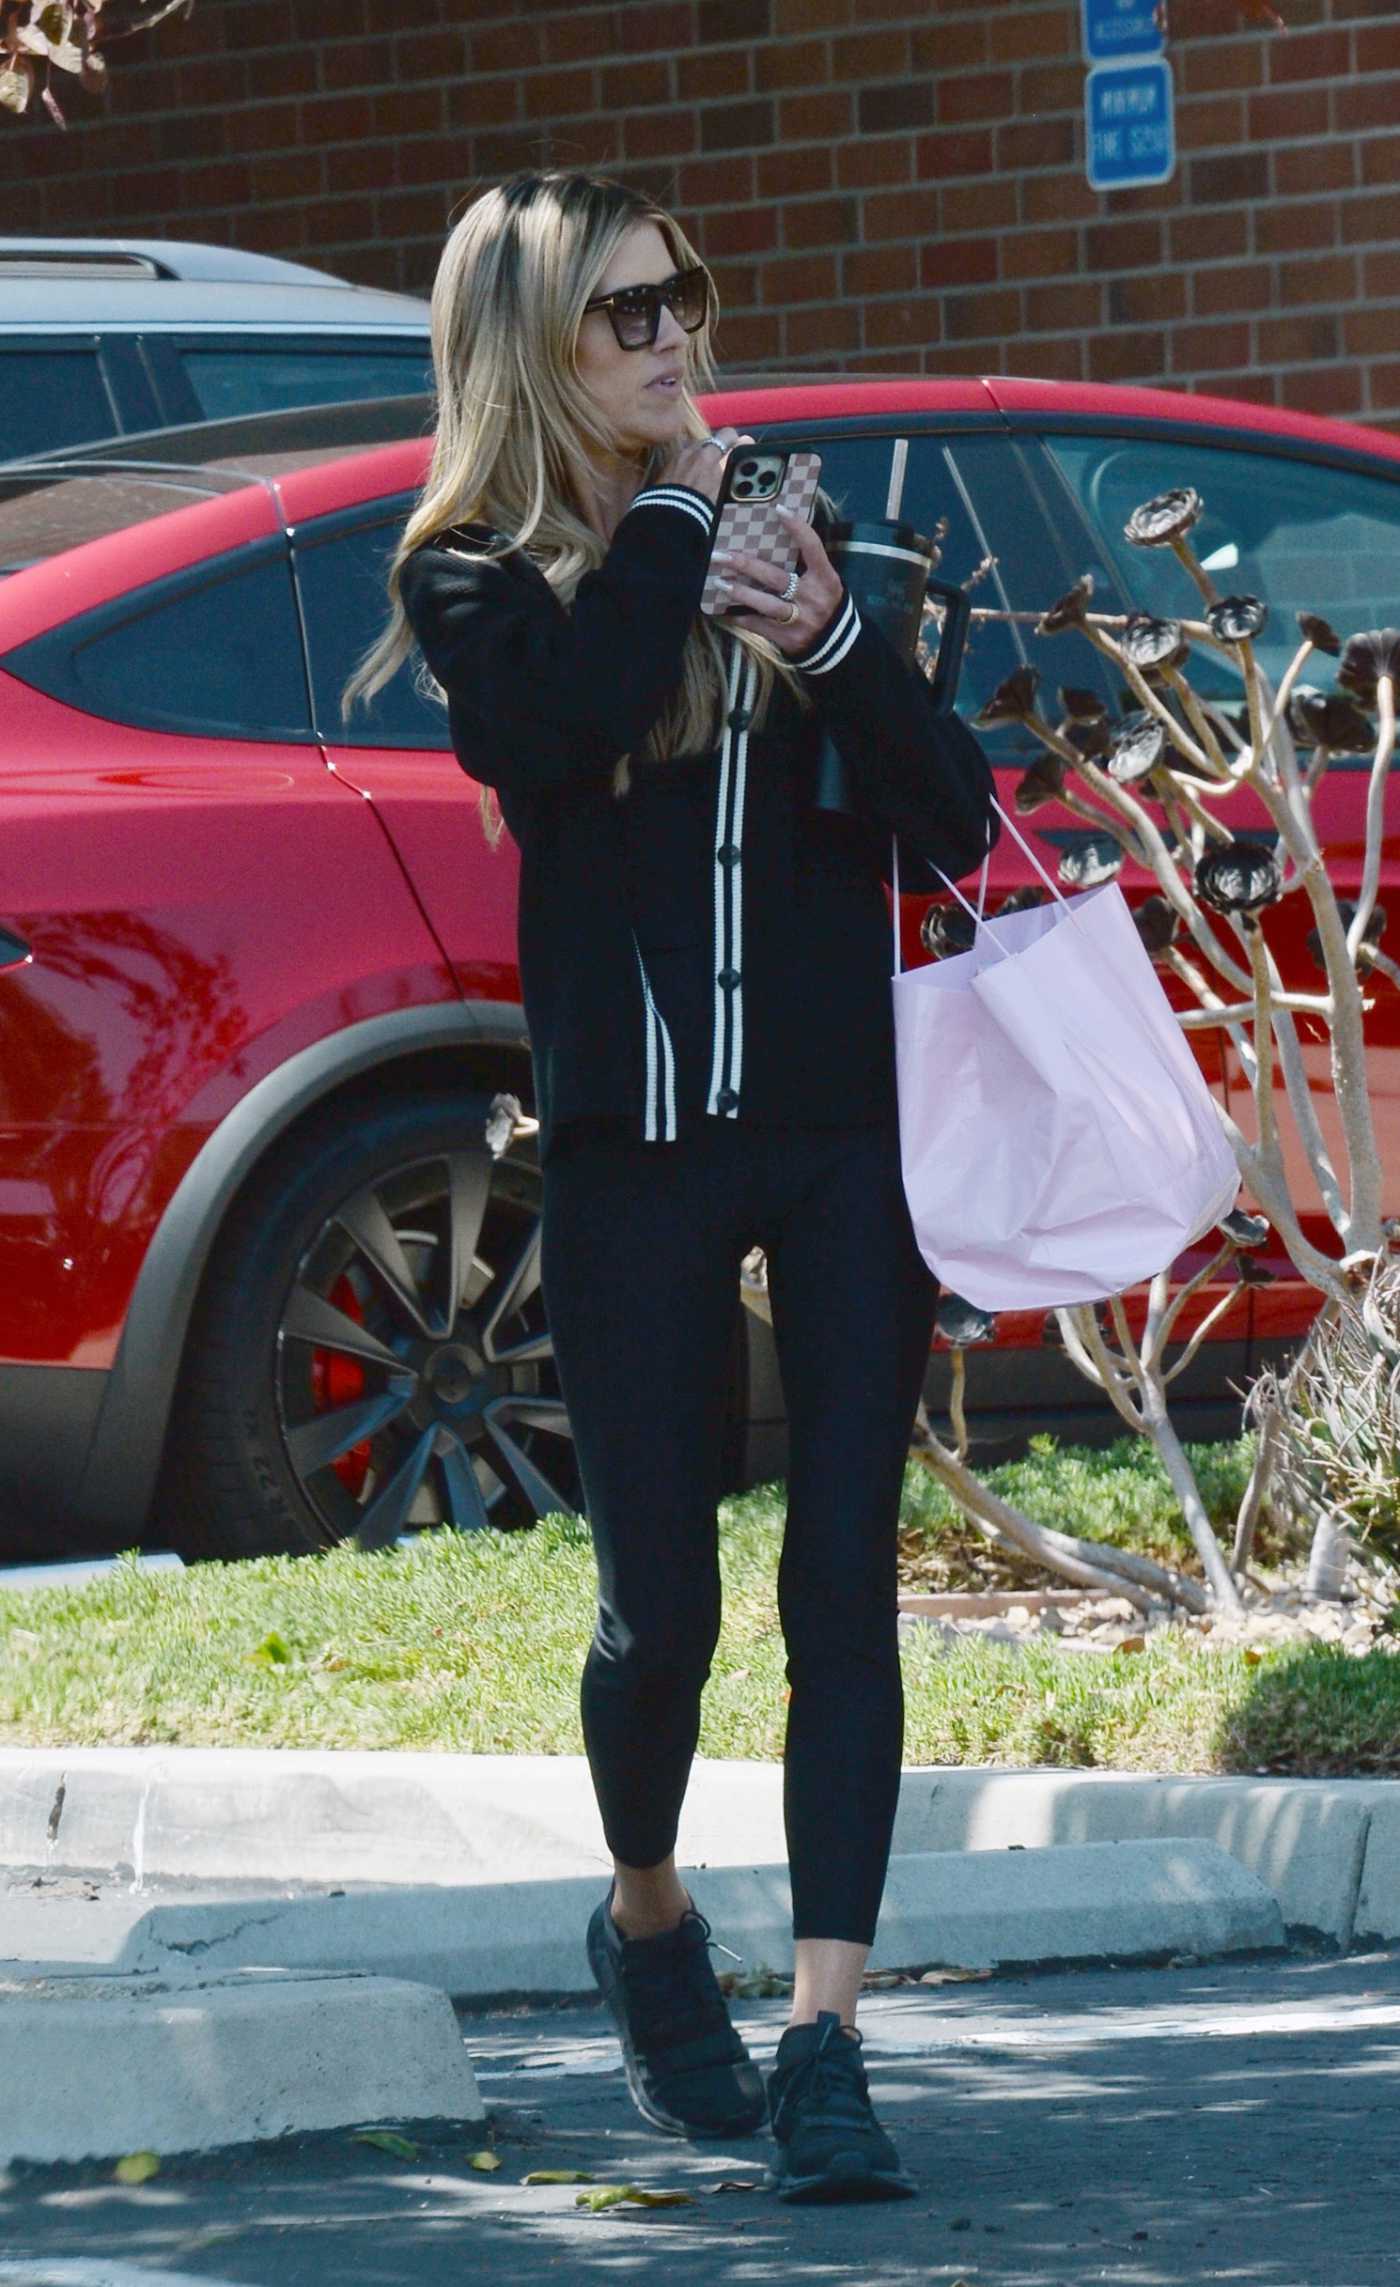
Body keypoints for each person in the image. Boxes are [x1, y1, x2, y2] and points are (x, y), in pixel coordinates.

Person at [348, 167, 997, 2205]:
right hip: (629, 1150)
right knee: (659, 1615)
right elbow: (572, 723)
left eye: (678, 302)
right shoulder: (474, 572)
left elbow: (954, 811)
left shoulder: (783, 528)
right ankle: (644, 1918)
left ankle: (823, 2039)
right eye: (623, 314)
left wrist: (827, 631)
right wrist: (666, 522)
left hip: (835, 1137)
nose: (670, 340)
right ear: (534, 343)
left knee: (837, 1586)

★ ★ ★ ★ ★ ★ ★

WORK ITEM ▸ Everything in the data except the pictures needs to be written out exactly.

OUTPUT OF THE EXERCISE ▸
Body keypoints for each person in the image. Boxes are [x1, y1, x2, y2] and points are (x, y), in pixel coordinates.

Person at [348, 167, 997, 2205]:
right hip: (629, 1150)
right knee: (659, 1615)
right elbow: (572, 723)
left eye: (678, 302)
right shoulder: (474, 572)
left elbow: (954, 811)
left shoulder: (783, 528)
right ankle: (644, 1918)
left ankle: (823, 2039)
right eye: (623, 314)
left wrist: (827, 631)
right wrist: (666, 522)
left hip: (835, 1137)
nose: (670, 340)
right ear: (534, 343)
left knee: (837, 1586)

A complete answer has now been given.